Born James Paffhausen, the 49-year-old Chicago native was baptized in the Episcopal Church. He converted to Orthodoxy as a college student, was ordained a priest and then became a monk, and founded a monastery  St. John of San Francisco and Shanghai located in Manton, California.

His election as head of the church's synod of bishops was greeted with joy by members of the OCA, which is still reeling from a September report detailing the disappearance of millions of dollars in church funds under two of Jonah's predecessors.

Jonah was formally installed as metropolitan on December 28 at St. Nicholas Cathedral in Washington, DC. Among the formidable tasks confronting him are the restoration of trust in the church's hierarchy and administration as well as fostering unity among the different Orthodox churches in the US and raising Orthodoxy's profile in a country where Orthodox Christianity, in many places, is a trace element.

Asked what drew him, as a student, to the Orthodox Church, he replied: "I encountered Orthodoxy in a hippie bookstore, picking up a book called the Mystical Theology of the Eastern Church by Vladimir Lossky. It was one of the few books on Orthodoxy available in English at the time. When I read it, I knew it was the truth. I saw that Orthodoxy is the fully integrated experience and vision of what Christianity is all about."

He was also asked if, as metropolitan, he will encourage the Church to take a more public role on political matters.

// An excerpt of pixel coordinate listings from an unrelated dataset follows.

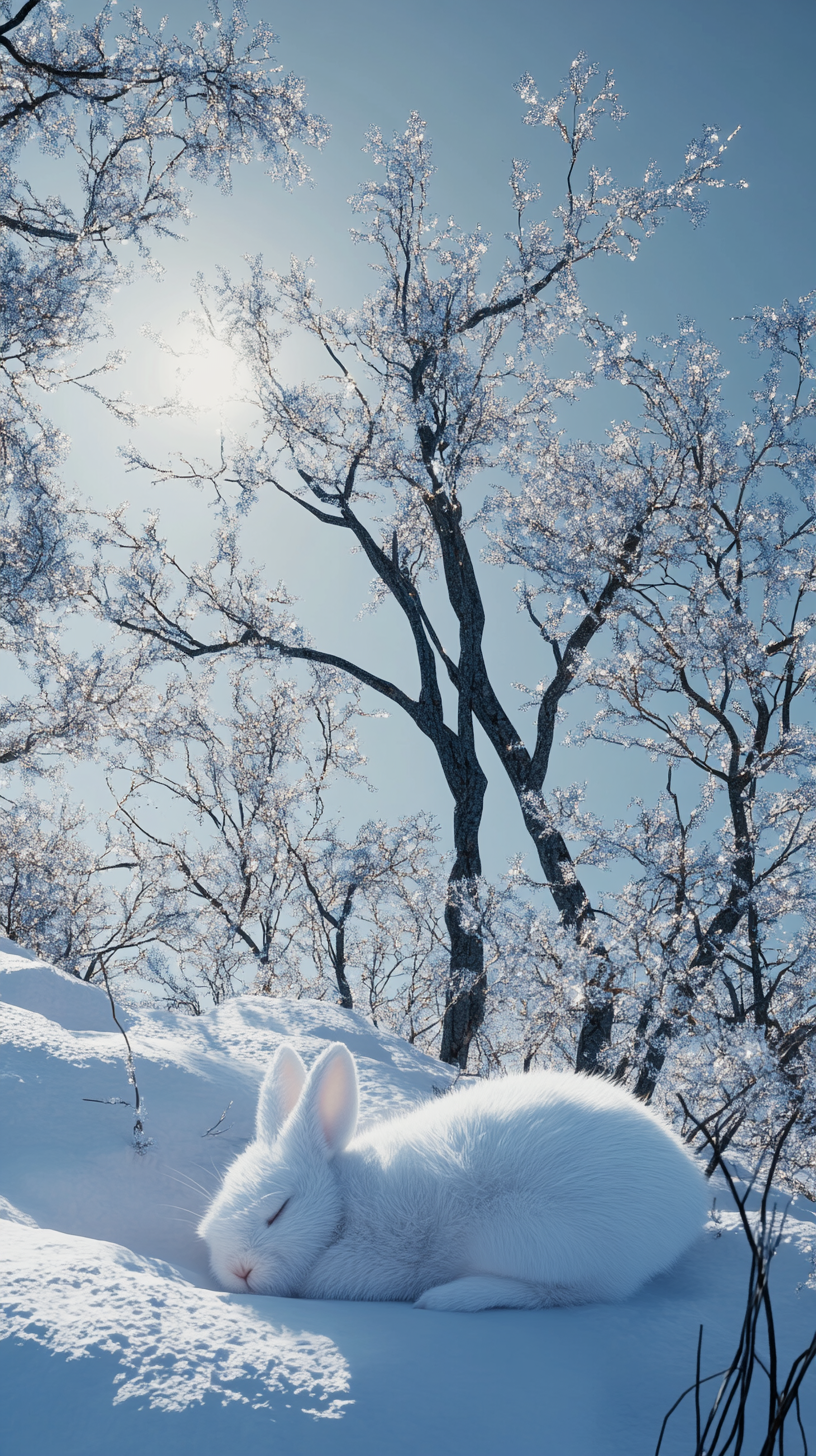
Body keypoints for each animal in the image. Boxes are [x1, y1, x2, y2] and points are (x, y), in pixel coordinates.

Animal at [199, 1042, 708, 1316]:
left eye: (278, 1211)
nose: (239, 1270)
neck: (341, 1212)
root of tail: (690, 1197)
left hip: (529, 1233)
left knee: (571, 1293)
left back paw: (449, 1298)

He responded: "There's a difference between political issues and moral issues. When there are things which destroy people's souls, it's our fundamental responsibility to stand up and say, this is wrong, and this is wrong because it will hurt you. It's not wrong because it says so in some book somewhere, in the canons or even in the Holy Scriptures. That's part of the basis of judgment, but it comes down to, it's wrong because it hurts you."

Olivier Clément, 1921-2009

Olivier Clément, the renowned theologian and long-time professor at St. Sergius Institute in Paris, died at his home in Paris on January 15. He was 87 years old.

His conversion to Christianity at age 30 was in part influenced by the writings of Nicolas Berdyaev and Vladimir Lossky.

He was a member of the joint Catholic-Orthodox theological dialogue. He also inspired the work of the Orthodox Brotherhood in Western Europe since its founding in the early 1960s and participated actively in various conferences Orthodox Christians in Western Europe since 1971.

He was the author of 30 books. English translations include the following: The Roots of Christian Mysticism (New City Press); Three Prayers (St. Vladimir's Seminary Press); You Are Peter (New City); On Human Being: Spiritual Anthropology (New City Press); and The Spirit of Solzhenitsyn.

A sentence from his writings: "The spiritual person is drunk with the wine of love and that wine is the Spirit, the wine of power and life."

US Protestants more loyal to toothpaste than church

Protestants in the United States have less "brand loyalty" to their denominations than they have to their toothpaste, a survey made public in January revealed.

The survey, which categorized churches as "brands," found there is a trend of "church shopping" in a diverse marketplace of religious offerings in the US.

The survey found that only 16 percent of US Protestants surveyed said they will not consider changing their denominational affiliation. By contrast, 22 percent expressed brand loyalty to a preferred toothpaste.